Feds forsake salmon recovery?again
Commentary by STEPHEN M. PAULEY
Stephen M. Pauley, M.D., a Sun Valley resident, is a former member of the board of directors for Idaho Rivers United.
It's deja vu all over again. The federal government's response to come up with a better salmon recovery plan than the one they proposed in 2000 has come full circle.
NOAA Fisheries' response last week to U.S. District Court Judge James A Redden's mandated revised 2000 Biological Opinion regresses salmon recovery right back to the 1994 BiOp, which, by the way, prompted a 1995 lawsuit by environmental groups that resulted in the 1994 revised 2000 BiOp. Both the 1994 and 2000 BiOps were found by the courts to not adequately protect the 15 stocks of endangered native Columbia-Snake River salmon.
Well heck, now NOAA Fisheries (previously called National Marine Fisheries or NMFS) said let's do it the same way a third time! Citing a few good years of salmon runs (mostly due to colder ocean conditions in the Pacific), the feds want us to believe that all their fish recovery measures are working and the four lower Snake dams pose "no jeopardy" to salmon runs.
In addition, the feds now want to postpone the announcement of the final 2000 BiOp revision until after the November elections, exactly as Clinton-Gore did in 1999, in order to win Washington?s and Oregon's electoral votes. The BiOp revision was due in May of 2004, and Judge Redden agreed to the August postponement.
The preliminary 2000 BiOp revision release says the feds are once again going to propose dam technofixes to the four lower Snake River dams as the way to go rather than consider dam removal. Their latest dam technofix proposal is the installation of "removable spillway weirs," which they contend let the smolts pass through the dams more easily (www.salmonrecovery.gov).
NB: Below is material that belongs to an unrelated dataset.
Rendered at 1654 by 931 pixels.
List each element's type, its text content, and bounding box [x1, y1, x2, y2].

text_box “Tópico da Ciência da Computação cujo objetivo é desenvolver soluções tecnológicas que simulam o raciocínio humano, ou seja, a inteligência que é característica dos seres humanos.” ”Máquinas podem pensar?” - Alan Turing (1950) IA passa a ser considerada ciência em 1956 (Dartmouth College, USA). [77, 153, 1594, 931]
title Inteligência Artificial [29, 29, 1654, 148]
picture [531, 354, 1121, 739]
Their goals are to avoid spilling water over the dams that helps smolts pass downriver in a more natural way, and they want to take dam breaching permanently off the table as a solution for salmon recovery. They consider spilled water as lost hydropower dollars for the Bonneville Power Administration, and BPA is in financial trouble after the 2000 energy crises and its big debt owed on the failed WPPS nuclear project in Washington. But the Army Corps of Engineers, operators of the dams, will continue to barge smolts downriver through the dams' locks, an admission that their weir technofix is not the end-all solution. Barging smolts to the estuary has been a 24-year failure in salmon recovery.
Once again, the government has forsaken salmon recovery in the name of keeping BPA's hydropower output and revenues secure--this despite the Northwest Power Act, which mandates that power needs and fish needs receive equal consideration, and the Endangered Species Act. It will be up to Judge Redden to tell NOAA Fisheries once again that this BiOp won't fly.
Bush's "Salmon recovery" = defy the courts, delay, postpone, study to death, repeat the same mistakes, give preference to hydropower over fish passage, play election year politics, and ignore the over 200 fisheries biologists who say dam removal is the only sure way to recover endangered native (not hatchery) salmon.
Don't forget the Rand Corp. 2002 report that said four lower Snake dam removals would add 15,000 jobs to the northwest and not harm the economy of the Northwest. Power lost from dam removal (total power of the four Snake dams average 1200 MW) would be replaced through conservation efforts and one or two combined cycle gas turbine plants. Rand stressed that hydropower in drought years is unreliable and should not be a long-term solution for Northwest power needs (www.wildsalmon.org/about/RANDreview.cfm).
Typically, just as they did in the "downwind" nuclear cancer issue, Idaho's congressional delegation (Sens. Larry Craig and Crapo, and Reps. Mike Simpson and Butch Otter) and Gov. Dirk Kempthorne have remained absolutely silent. This despite the fact that wherever salmon fishing has been allowed on the Salmon River, millions of dollars have poured into Idaho's local economy. They wouldn't buck the Department of Energy at the Idaho National Engineering and Environmental Laboratory, and they won't buck BPA.